**本文**
━━━━━━━━

山上が言うには、国王一家はフランス内外の反革命勢力の計画に従っていた[3]。一家の予定は、パリを脱出して北東国境付近に待機中の国王軍から庇護を受け、オーストリアに依存しつつ反革命を行うことだった[3]。6月20日深夜、変装した一行は大型馬車で王宮を脱出したが、失敗と油断が重なりヴァレンヌで捕らわれ、25日にパリへ送還された[3]。
背景

民衆
当時、ジュネーヴやオランダでも革命が起き、それらはプロイセンといった外国軍によって鎮圧され、亡命者はフランスにも流れ込んでいた。これによりフランス国民は革命の思想と情熱を知るとともに、革命を起こせば外国軍が介入して弾圧してくるであろうことを認識する[4]。
治安維持にあたるべき当局への信頼が大きく揺らいでいたため、この時期の民衆には、しかるべき当局にかわって住民自身が処罰に乗り出すという面が生まれていた[5]。ただし1793年までの民衆による蜂起は、おおむね一定の秩序を保っている。パンを求めてパン屋に押しかける時は単に略奪するのではなく正当だと思う金額を置いて行く、土地を求めて国有財産の競売場に押しかける時も正当な価格で共同購入する、といった行動がそれにあたる[6]。
全国三部会の開催によって、民衆は国王が常に善意で自分たちを気にかけてくれていると喜んだ一方で、それにもかかわらず自分たちの生活が苦しいのは王を取り巻く貴族たちが、庶民の実態が王に伝わらないようにしているからだという考えを強くした。これに浮浪者や野盗に対する恐怖が結びついたものを「アリストクラート(貴族)の陰謀」という[7]。

━━━━━━━━

**課題用データ**

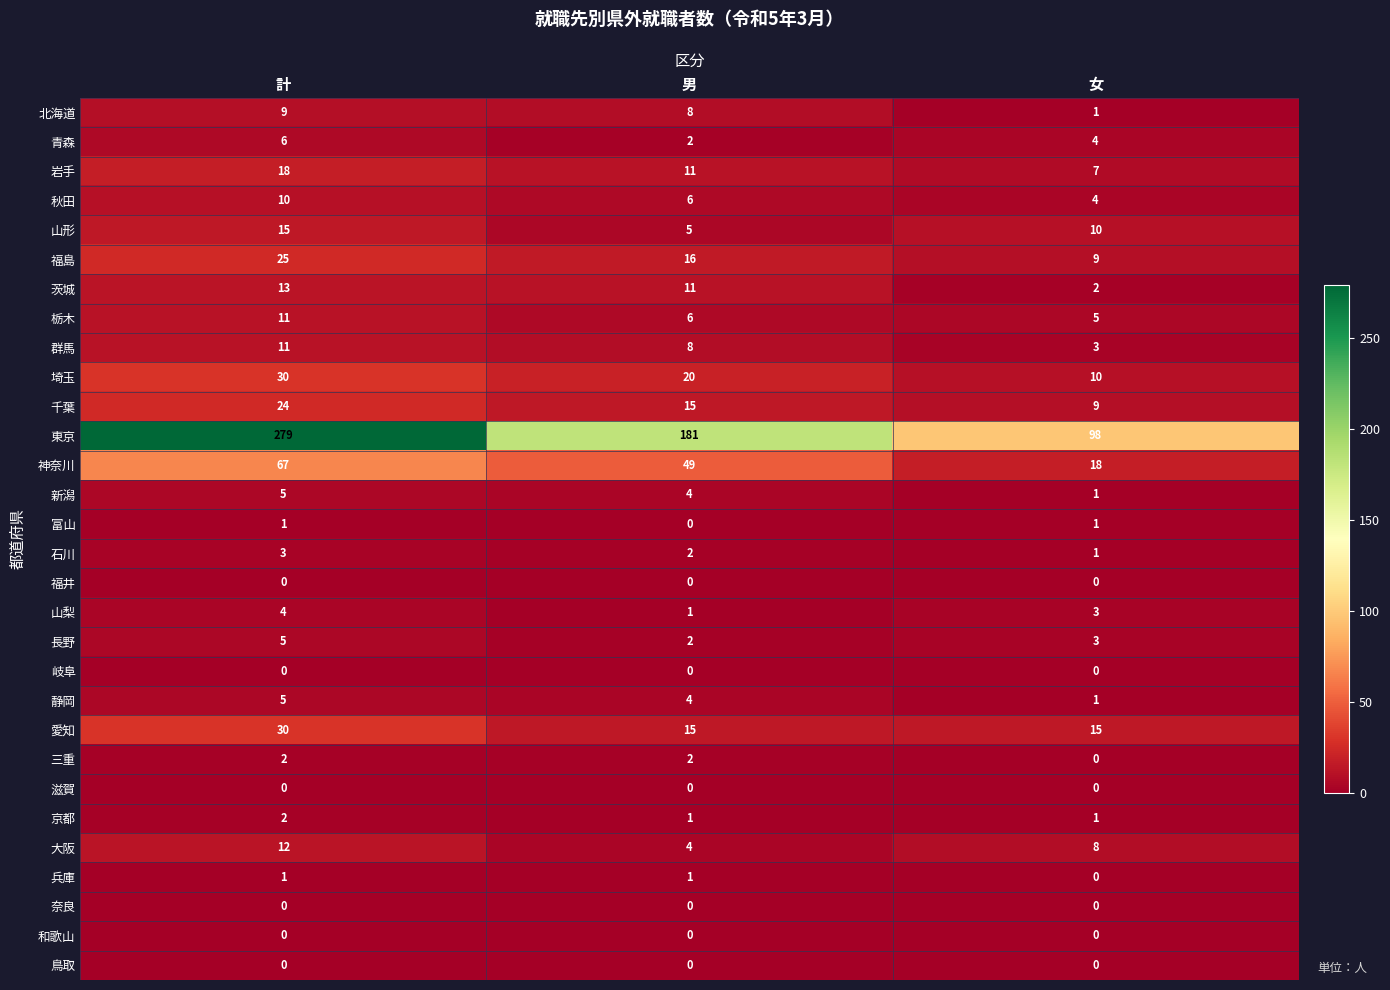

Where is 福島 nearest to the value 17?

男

━━━━━━━━

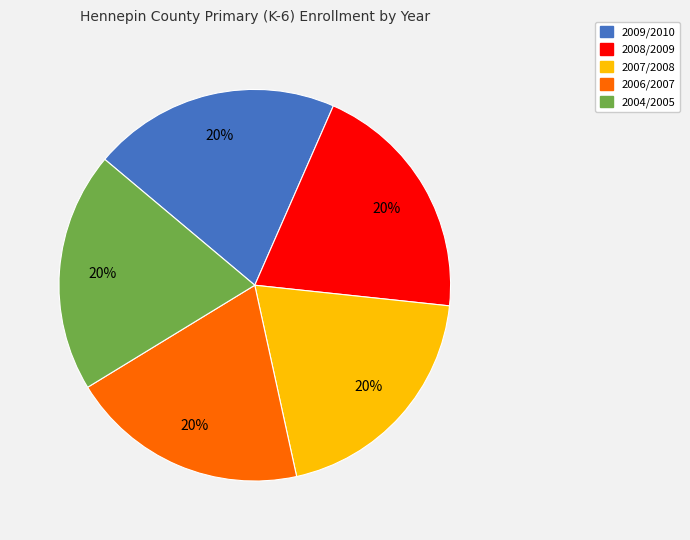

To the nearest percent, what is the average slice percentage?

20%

━━━━━━━━

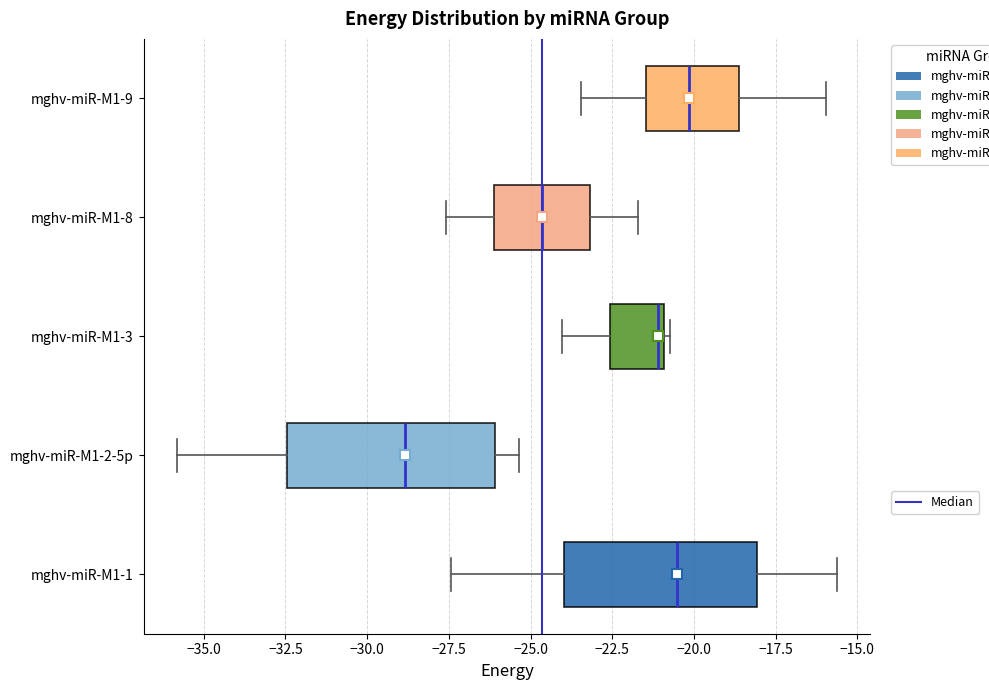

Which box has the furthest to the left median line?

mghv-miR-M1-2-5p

━━━━━━━━

**練習問題**
A - 本文のうち、「山上が言うには、国王一家はフ」を含む語句で始まり「た行動がそれにあたる[6]。」で終わる部分を、一字一句変えずに書き写せ。
B - リストのうち、「Which box has」を含む行で始まり「mghv-miR-M1-2-5p」を含む行で終わる部分を、JSONの文字列配列に書き直せ。両端の行も含め、1行を1つの文字列とし、空行は除くこと。

**解答一覧**
A -
山上が言うには、国王一家はフランス内外の反革命勢力の計画に従っていた[3]。一家の予定は、パリを脱出して北東国境付近に待機中の国王軍から庇護を受け、オーストリアに依存しつつ反革命を行うことだった[3]。6月20日深夜、変装した一行は大型馬車で王宮を脱出したが、失敗と油断が重なりヴァレンヌで捕らわれ、25日にパリへ送還された[3]。
背景

民衆
当時、ジュネーヴやオランダでも革命が起き、それらはプロイセンといった外国軍によって鎮圧され、亡命者はフランスにも流れ込んでいた。これによりフランス国民は革命の思想と情熱を知るとともに、革命を起こせば外国軍が介入して弾圧してくるであろうことを認識する[4]。
治安維持にあたるべき当局への信頼が大きく揺らいでいたため、この時期の民衆には、しかるべき当局にかわって住民自身が処罰に乗り出すという面が生まれていた[5]。ただし1793年までの民衆による蜂起は、おおむね一定の秩序を保っている。パンを求めてパン屋に押しかける時は単に略奪するのではなく正当だと思う金額を置いて行く、土地を求めて国有財産の競売場に押しかける時も正当な価格で共同購入する、といった行動がそれにあたる[6]。

B -
[
  "Which box has the furthest to the left median line?",
  "mghv-miR-M1-2-5p"
]